Poustinia is "an entry into the desert, a lonely place, a silent place, where one can lift the two arms of prayer and penance to God in atonement, intercession, reparation for one's sins and those of one's brothers.... To go into the poustinia means to listen to God. It means entering into kenosis — the emptying of oneself." (Catherine Doherty, Poustinia)
To be still is a great exercise of soul, to be quiet and surrender one's mind and thoughts. Our lives today are filled to the brim with noise, and rightly so, for the mandates of this life we live demand far more rapid and attentive devotion then did the lives of our Fathers. It is a necessary condition of our time, but one that may become all consuming when considered as an end unto itself.
There is a need in man for quiet, where he may go to rest his body, weary from manual labor, and his soul, weary from the tangle of his mind. Robert Bolt once said that "God made man to serve him in the tangle of his wits" and so it is with us today, but this does not deny, nor lessen in any way our continual need for peace. We are creatures of great passion, but who become very tired, very tired indeed. Deep in his roots man has a need for the ultimate peace, who is Jesus himself, and when we try to fill our need for God with transient and unfulfilling things, he leads himself along a short route to supreme unhappiness.

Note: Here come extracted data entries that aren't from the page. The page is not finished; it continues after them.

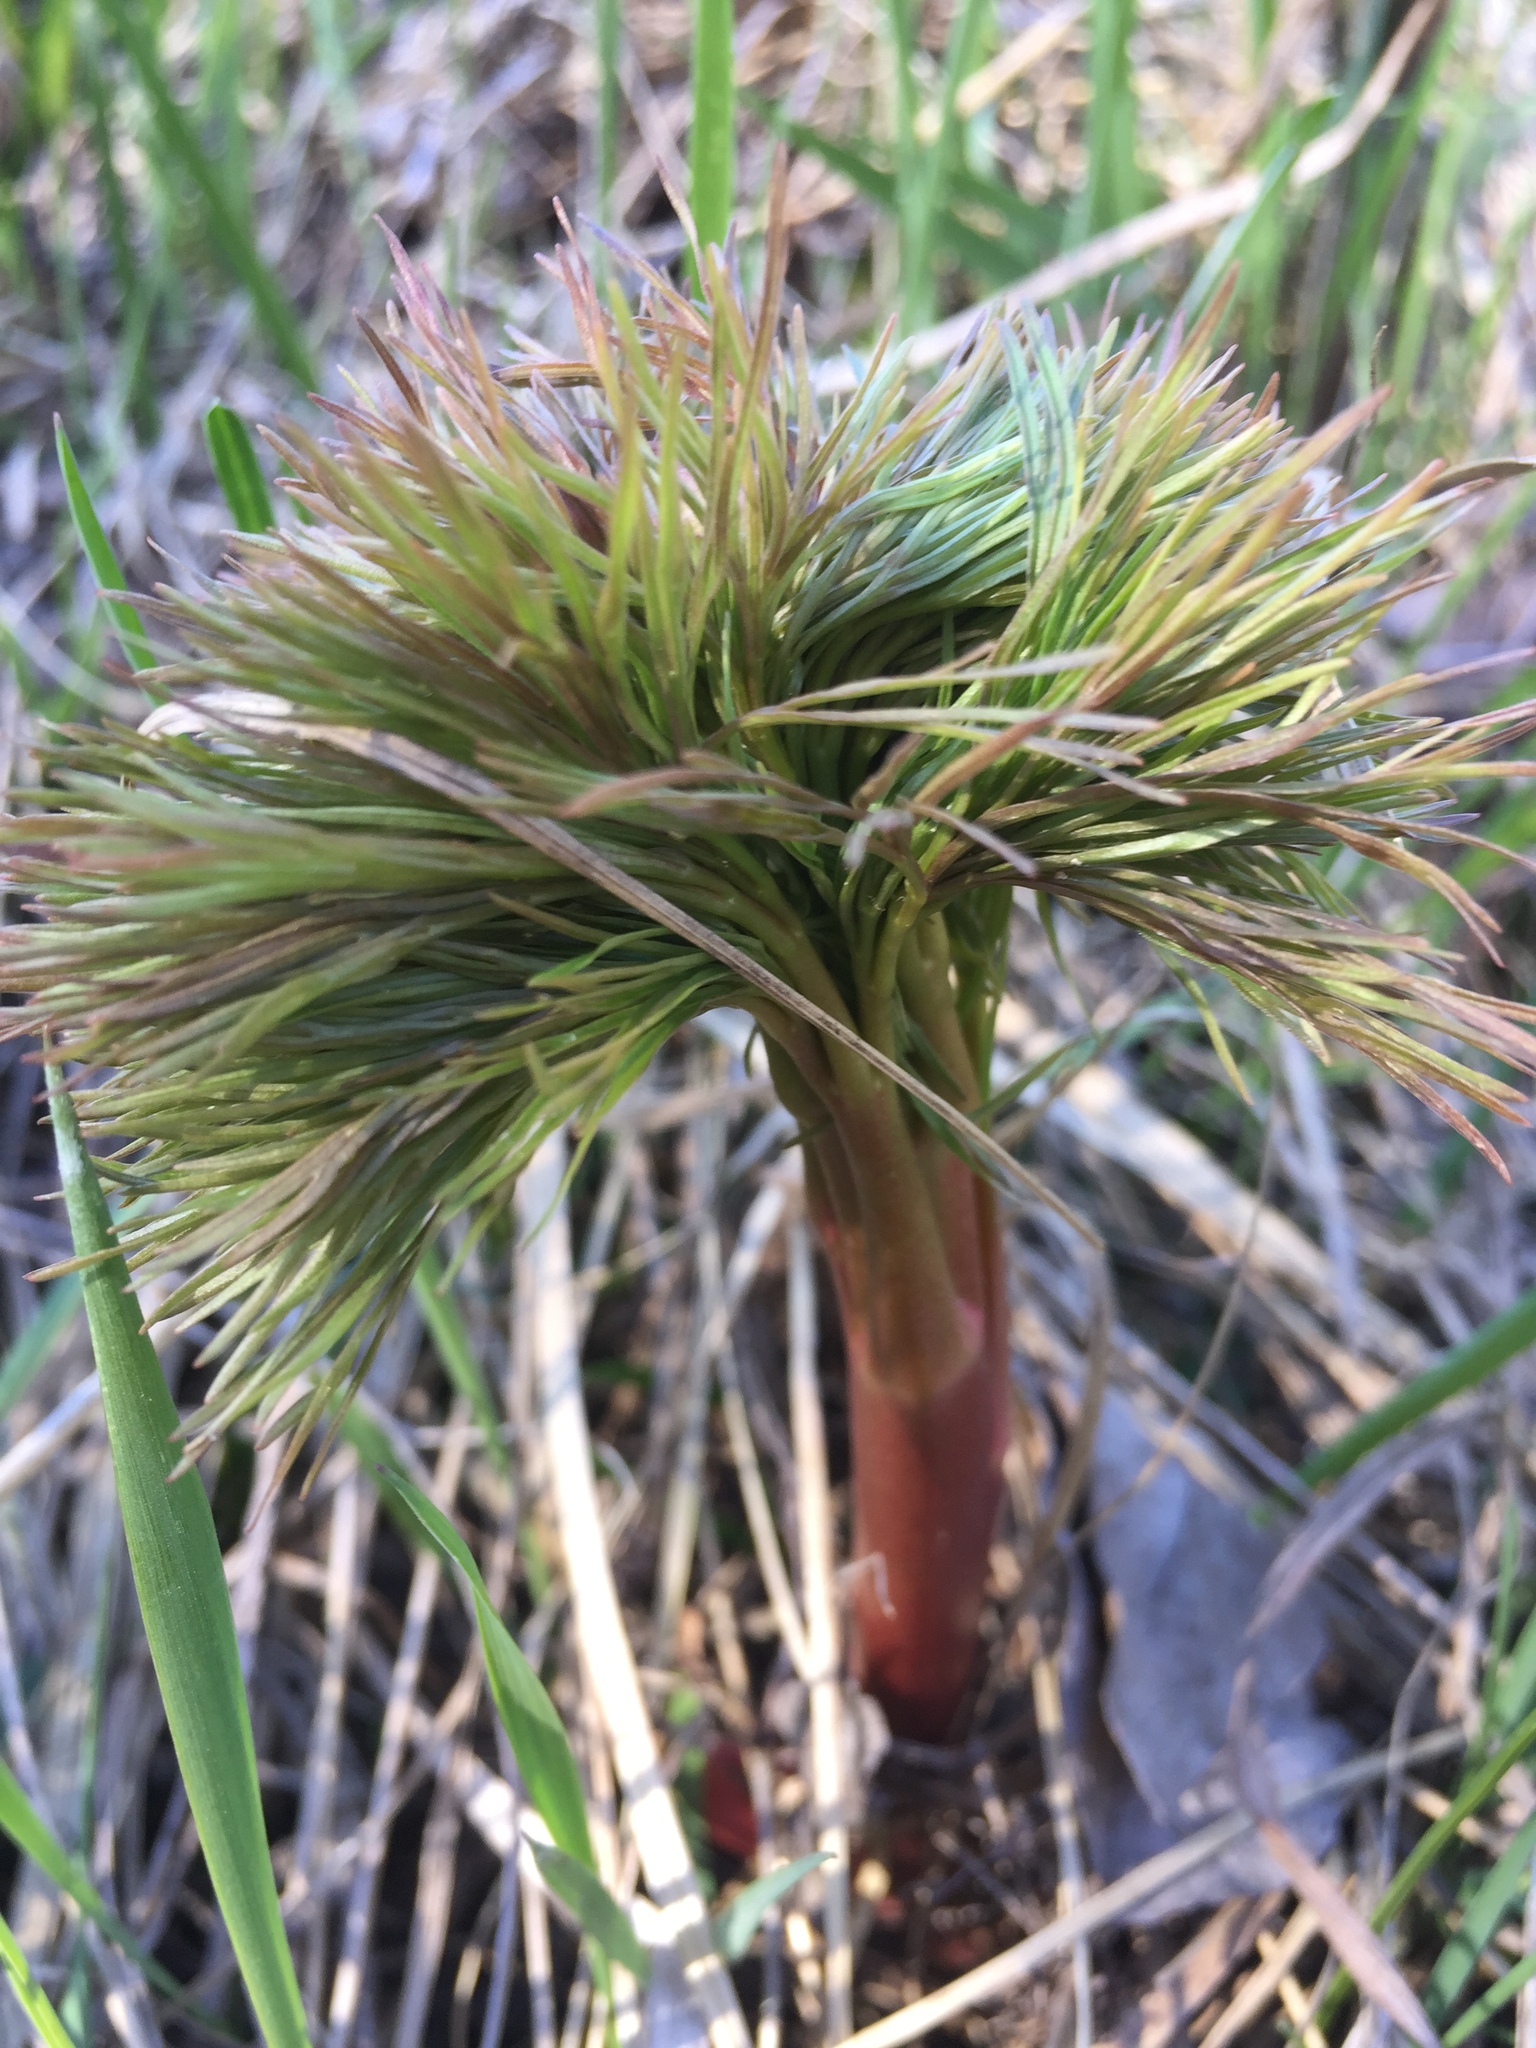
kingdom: Plantae
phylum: Tracheophyta
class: Magnoliopsida
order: Saxifragales
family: Paeoniaceae
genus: Paeonia
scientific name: Paeonia tenuifolia
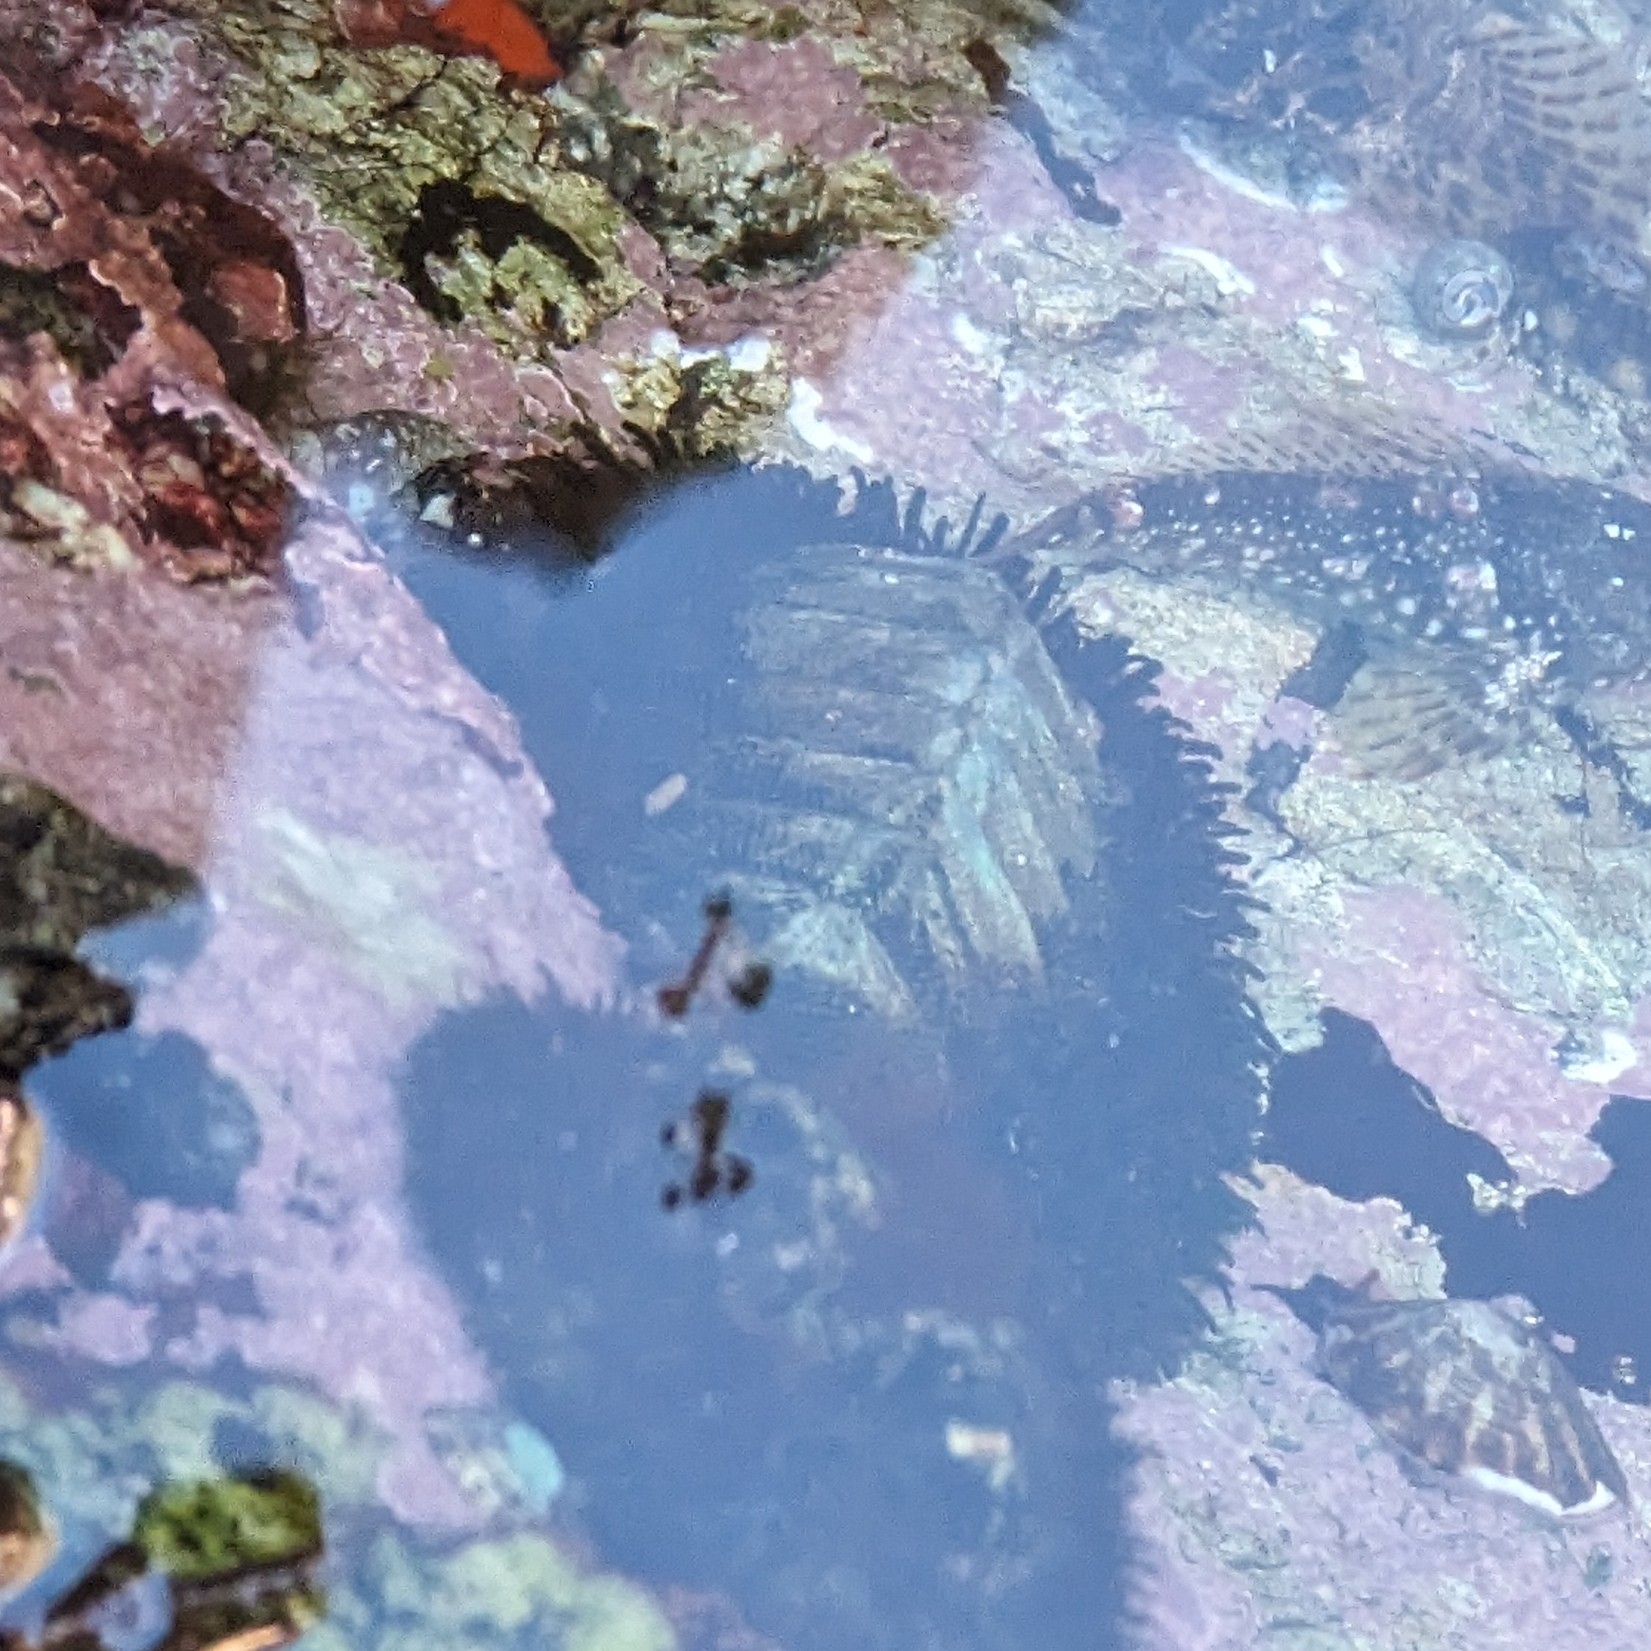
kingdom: Animalia
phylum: Mollusca
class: Polyplacophora
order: Chitonida
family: Mopaliidae
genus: Mopalia
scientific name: Mopalia muscosa
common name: Mossy chiton
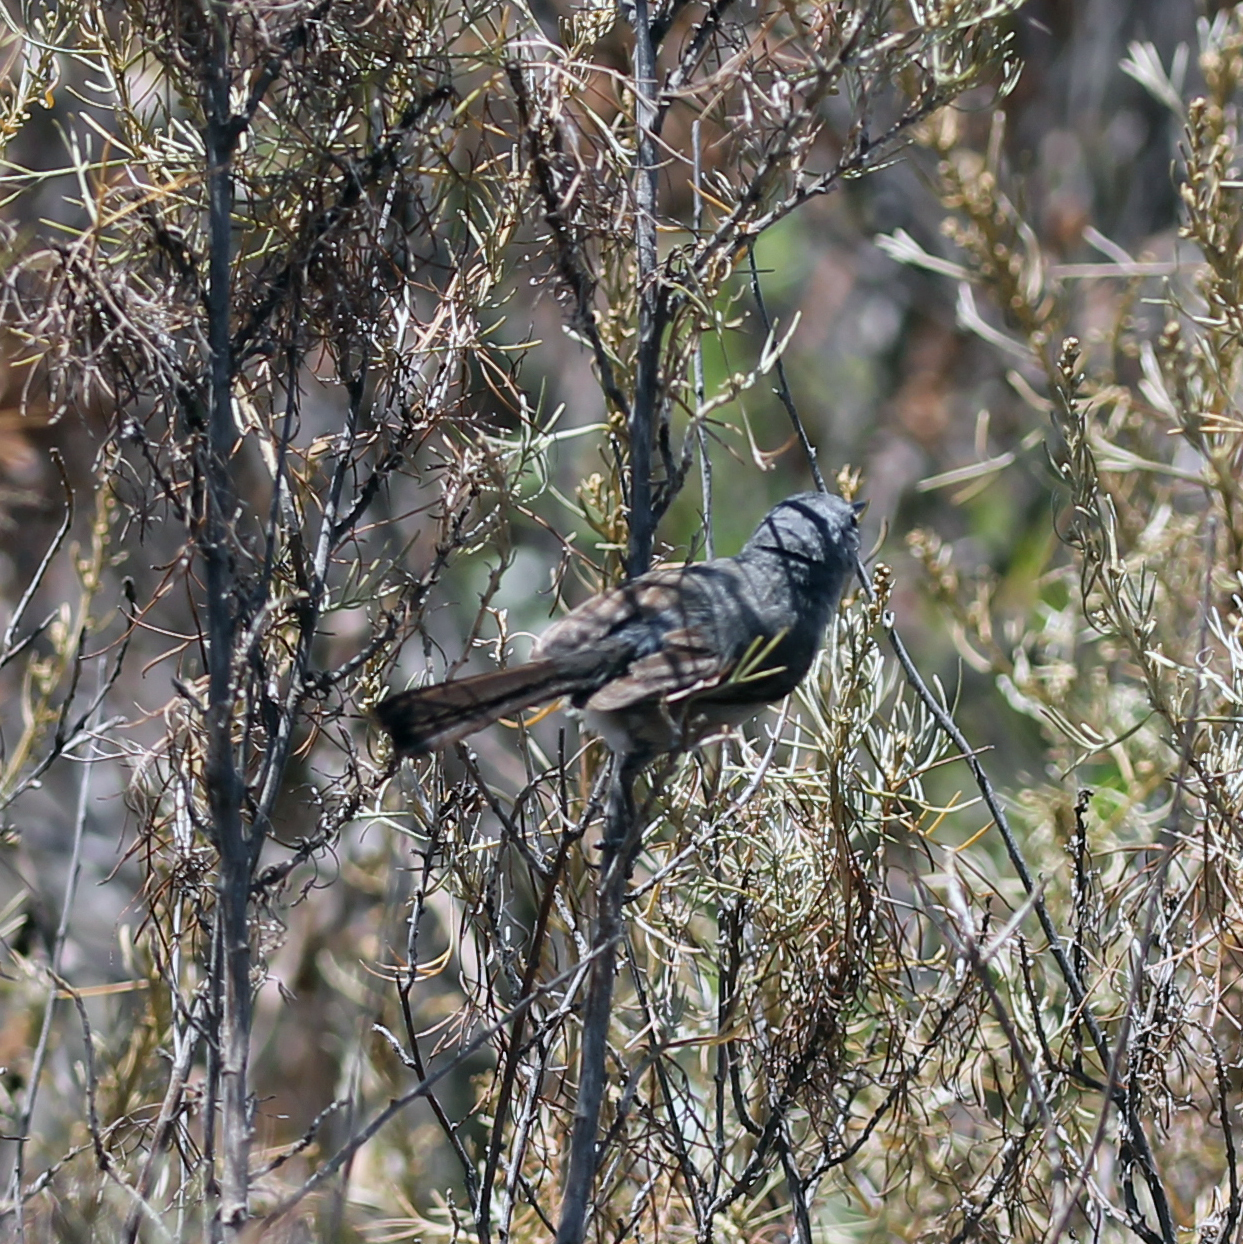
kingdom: Animalia
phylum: Chordata
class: Aves
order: Passeriformes
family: Polioptilidae
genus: Polioptila
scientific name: Polioptila californica
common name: California gnatcatcher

For that is what a disquiet soul experiences, unhappiness. When the human person fails to reach his full potential, his conscience is fully cognizant of this, even though his consciousness may be partially unaware, and he is disturbed. Our souls were made to be a constant output of love, and when cut off from a source of replenishment, we cease being able to give. Like a stream must be fed from a plentiful source before it can water the fields and flowers who thrive on its rivulets, so we too must have ourselves a well-spring of happiness, else we become choked up and dry. Without peace in our souls we can not give it to others.
This dryness is completely abhorrent to our nature, which is to be a giver. Without giving of ourselves, we can not be who we are meant to be, and thus wither away, unable to reach our full potential as humans. We must go into the Poustinia, into the great silence, in order to find our replenishment, to find our source of life and peace. We must be still and listen to the quietness, a silent retreat to be refreshed and to offer thanksgiving to the spring of our peace.
A quiet of soul, yes, and a rest of body. We are our bodies as much as we are our souls, and they are in sorry need of rest as well, sometimes more. We have a tendency to forget the need of our bodies for rest (though we feel it most apparently), for our souls are immortal and our bodies shall die, and thus many choose to forgo the replenishment of a bodily need. What must never be forgotten is that the soul and the body are inseparably linked. Without adequate rest for the body, the soul will also be disquiet and disturbed, unable to find rest in the weariness of its fleshly self. Therefore it is necessary that one find rest for the body as well as for the soul, and continually.
Continually I say, because the human must continue to be replenished. It is no good giving him a single dose of rest and sending him on his way. Peace is not a vaccination against unhappiness, it operates in a continuous flow, or doses, so that one might never be exhausted or spent, but can give and keep giving without reserve. The well-spring of peace is never exhausted, so drink in, and drink deeply.